What is expected
Reproduce the lines of the data verbatim, starting with the line that contains "bip_39_word_underscore_4 | another_rural_guitar_caught |" and ending with the line that contains "classification_name | Food |", both lines included.

START Provided records

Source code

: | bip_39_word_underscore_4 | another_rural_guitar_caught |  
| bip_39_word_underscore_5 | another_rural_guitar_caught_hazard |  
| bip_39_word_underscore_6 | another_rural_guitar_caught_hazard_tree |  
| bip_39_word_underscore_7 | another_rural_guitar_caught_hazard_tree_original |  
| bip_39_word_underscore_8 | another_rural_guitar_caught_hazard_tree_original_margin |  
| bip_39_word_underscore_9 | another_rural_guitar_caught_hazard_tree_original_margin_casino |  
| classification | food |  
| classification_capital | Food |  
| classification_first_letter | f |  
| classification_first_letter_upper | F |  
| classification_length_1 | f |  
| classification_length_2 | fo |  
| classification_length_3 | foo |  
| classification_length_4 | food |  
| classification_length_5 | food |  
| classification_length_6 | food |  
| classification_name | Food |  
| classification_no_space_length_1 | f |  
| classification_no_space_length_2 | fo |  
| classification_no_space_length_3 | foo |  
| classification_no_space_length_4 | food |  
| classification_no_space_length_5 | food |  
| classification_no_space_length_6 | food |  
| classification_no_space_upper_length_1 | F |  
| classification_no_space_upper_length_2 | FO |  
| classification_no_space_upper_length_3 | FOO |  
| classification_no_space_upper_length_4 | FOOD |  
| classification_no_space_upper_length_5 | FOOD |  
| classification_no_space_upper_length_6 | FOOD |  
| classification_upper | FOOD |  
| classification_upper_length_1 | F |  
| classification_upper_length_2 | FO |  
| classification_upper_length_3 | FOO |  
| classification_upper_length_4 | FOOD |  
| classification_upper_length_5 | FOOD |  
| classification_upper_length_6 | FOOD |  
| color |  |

END Provided records

The answer
: | bip_39_word_underscore_4 | another_rural_guitar_caught |  
| bip_39_word_underscore_5 | another_rural_guitar_caught_hazard |  
| bip_39_word_underscore_6 | another_rural_guitar_caught_hazard_tree |  
| bip_39_word_underscore_7 | another_rural_guitar_caught_hazard_tree_original |  
| bip_39_word_underscore_8 | another_rural_guitar_caught_hazard_tree_original_margin |  
| bip_39_word_underscore_9 | another_rural_guitar_caught_hazard_tree_original_margin_casino |  
| classification | food |  
| classification_capital | Food |  
| classification_first_letter | f |  
| classification_first_letter_upper | F |  
| classification_length_1 | f |  
| classification_length_2 | fo |  
| classification_length_3 | foo |  
| classification_length_4 | food |  
| classification_length_5 | food |  
| classification_length_6 | food |  
| classification_name | Food |  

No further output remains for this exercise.